Contohnya, adalah ketika kita membaca “Laa hawla wa laa quwwata illa billah”, apakah ketika kita mengucapnya kita mengetahui makna dibalik dzikir ini?!

‫Ibnu ‘Abbas radhiallahu’anhu menafsirkan makna al-Hawqolah (Laa hawla walaa quwwata illaa billaah) dengan ucapannya:‬

‎‫لاَ حَوْلَ بِنَا عَلَى الْعَمَلِ بِالطَّـاعَةِ إلاَّ بِاللهِ، وَلاَ قُوَّةَ لَنَا عَلَى تَرْكِ الْمَعْصِيَةِ إلاَّ بِاللهِ‬“
Tidak ada kemampuan bagi kami dalam melakukan amalan ketaatan kecuali dengan pertolongan Allah, dan tidak ada kekuatan bagi kami untuk meninggalkan maksiat kecuali dengan pertolongan dari Allah (pula).”

Maka orang yang mengucapkan dzikir tersebut, hendaklah ia menghadirkan dalam hatinya pengakuan akan KELEMAHAN dan KETIDAKMAMPUNnya, serta pengakuan akan Kekuatan yang diberikan Allah kepadanya; yang dengan PertolonganNya tersebut ia dapat melakukan amal ketaatan dan menghindari maksiat.

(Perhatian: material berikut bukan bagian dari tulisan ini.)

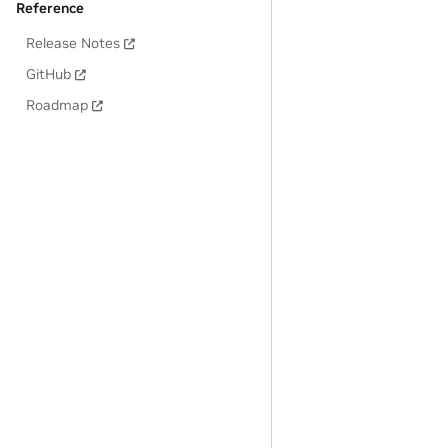
Reference
Release Notes
GitHub
Roadmap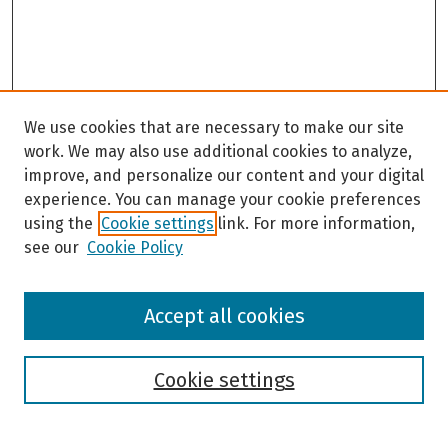
We use cookies that are necessary to make our site
work. We may also use additional cookies to analyze,
improve, and personalize our content and your digital
experience. You can manage your cookie preferences
using the
Cookie settings
link. For more information,
see our
Cookie Policy
Browse
Accept all cookies
Collections
Disciplines
Authors
Cookie settings
Search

Maka apakah mungkin seseorang yang JUJUR dan TULUS dalam berdzikir LAA HAWLA WA LAA QUWWATA ILLA BILLAH ini akan timbul rasa ujub dalam dirinya?!

Maka bagaimana dengan dzikir-dzikir yang lain? sudahkah kita MENGETAHUI dan MENDALAMI maknanya DENGAN PEMAHAMAN YANG BENAR?!! Sehingga kita dapat merenungkan maknanya ketika mengucapnya serta sehingga kita dapat mengamalkan kandungannya?!